Der diesjährige Sprecher der Spitzenverbände, BDI-Präsident Hans-Peter Keitel äußert sich im Interview, dass die Energiewende aus seiner Sicht ein europäisches und deutsches Großprojekt sei und sich Technologiezweige wie die PV- und Solarthermie-Industrie, stärker auf internationale Geschäftsfelder konzentrieren müssten, wo Erträge ohne Subventionen wirtschaftlich seien. In diesem Zusammenhang sehe er den Ausbau eines europäischen Infrastrukturnetzes, damit die erzeugte Energie transportierbar ist und auch in Deutschland verwendet werden kann. Die Steuerung dieser europäischen Entwicklungen sieht Keitel stark in der Verantwortung von Kommissar Günther H. Oettinger, Mitglied der Europäischen Kommission. Griechenland ist aus Sicht Keitels ein aktuell hervorzuhebendes Zubau-Land für diese Technologien. Dabei betont Keitel die hervorzuhebende Bedeutung der Solarthermie für den Zubau in Griechenland.
Die vom Bundesrat ausgehende Blockade der steuerlichen Absetzbarkeit bei der Gebäudesanierung muss aufgegeben werden.

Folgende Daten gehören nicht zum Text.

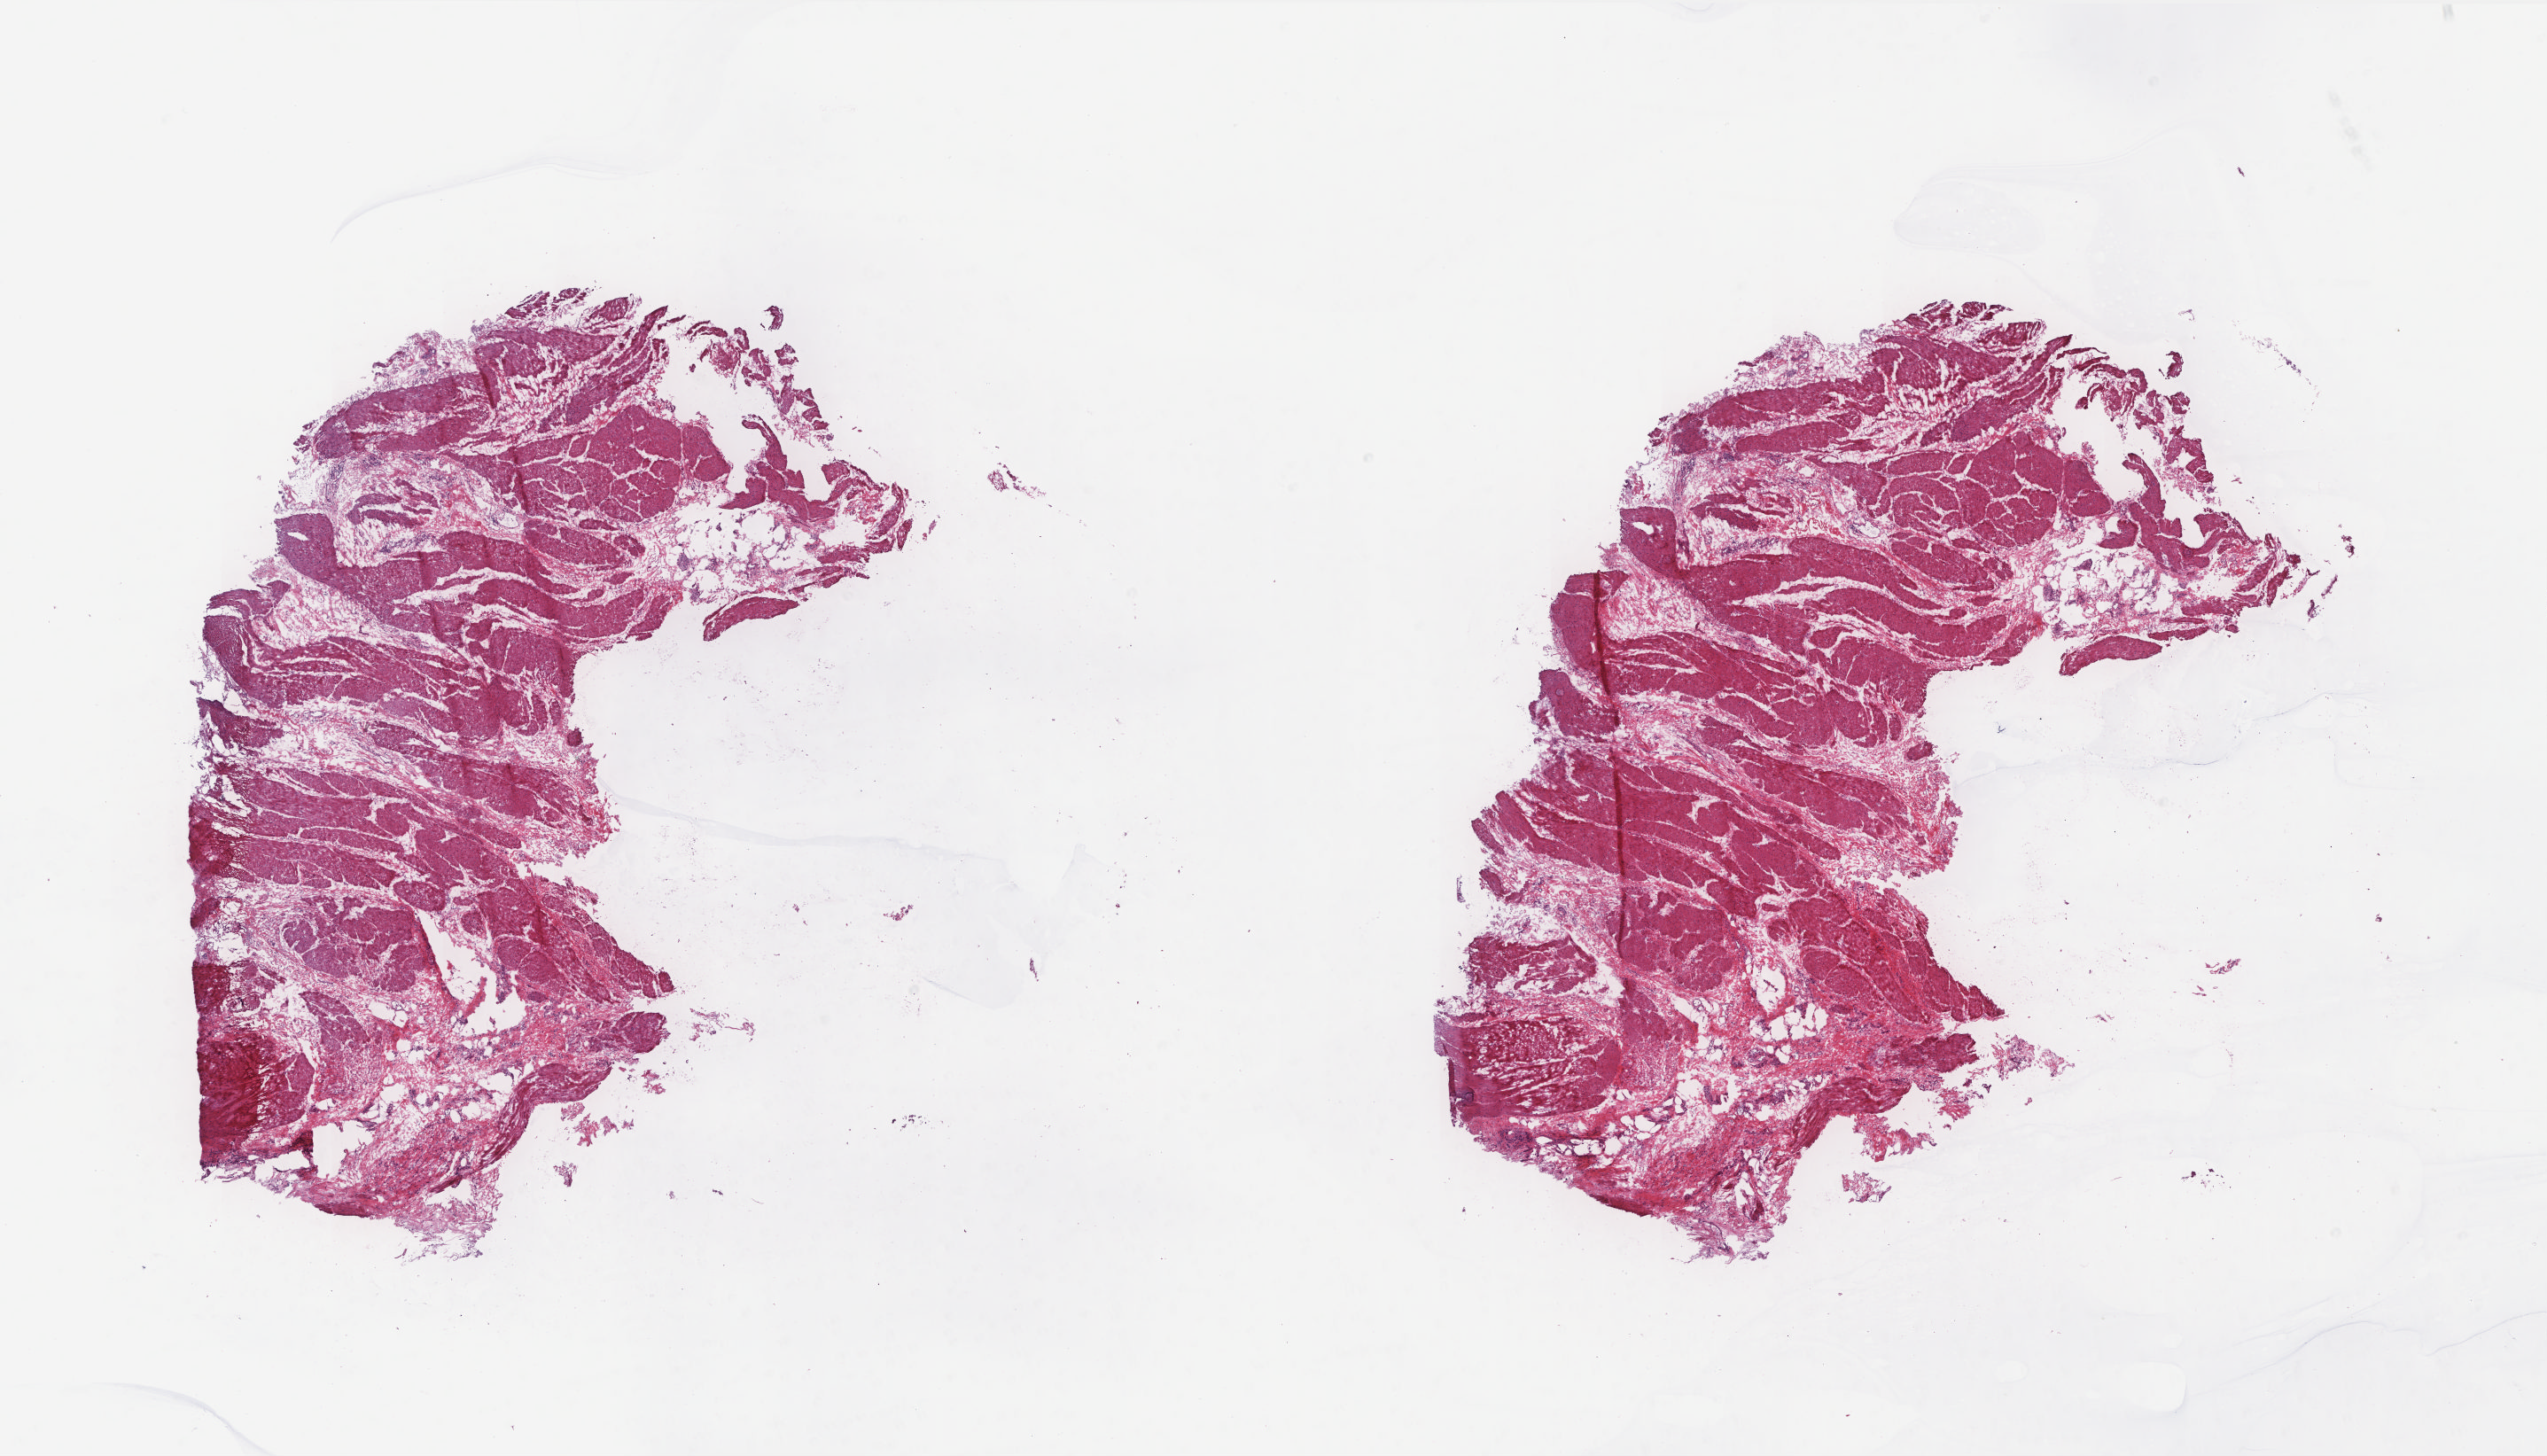
Whole-slide histology image, H&E-stained, low-resolution overview of the scanned area, about 23.0 x 13.1 mm (slide scanned at 20x), frozen section from the top of the tissue portion, sample: solid tissue normal (non-tumour tissue), bladder. Male, age 65 years at initial diagnosis. Pathologist review of this section (percent, as recorded): tumour cells 0%, tumour nuclei 0%, normal cells 70%, stromal cells 30%, necrosis 0%. Infiltration values recorded for this section: lymphocyte infiltration 1%, monocyte infiltration 0%, neutrophil infiltration 0%.
- this section: solid tissue normal (non-tumour) sample from the same patient
- patient diagnosis: Transitional cell carcinoma (posterior wall of bladder)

Das ist die Forderung der Bundeskanzlerin, die diese mit den Worten kommentiert, es könne nicht sein, dass dieses Gesetz von Ländern blockiert werde, die nicht solidarisch agieren wollen, weil sie höhere Beiträge zu diesem Vorhaben leisten müssten.
Nach dem Spitzengespräch fasst Bundeskanzlerin Merkel (CDU) die diskutierten Themen zusammen, u.a. sei die Energiewende ausführlich diskutiert worden. Die Berichte über die Netzbedarfsplanung müssen bis Juni abgeschlossen sein, so Merkel. Auch die Höhe der Ersatzinvestitionen und die Preisstabilität müssen bis dahin geklärt werden. . Außerdem müsse das CCS-Gesetz verabschiedet werden, das im Vermittlungsausschuss hängt. Das sei Voraussetzung für die Förderung von Ersatzinvestitionen.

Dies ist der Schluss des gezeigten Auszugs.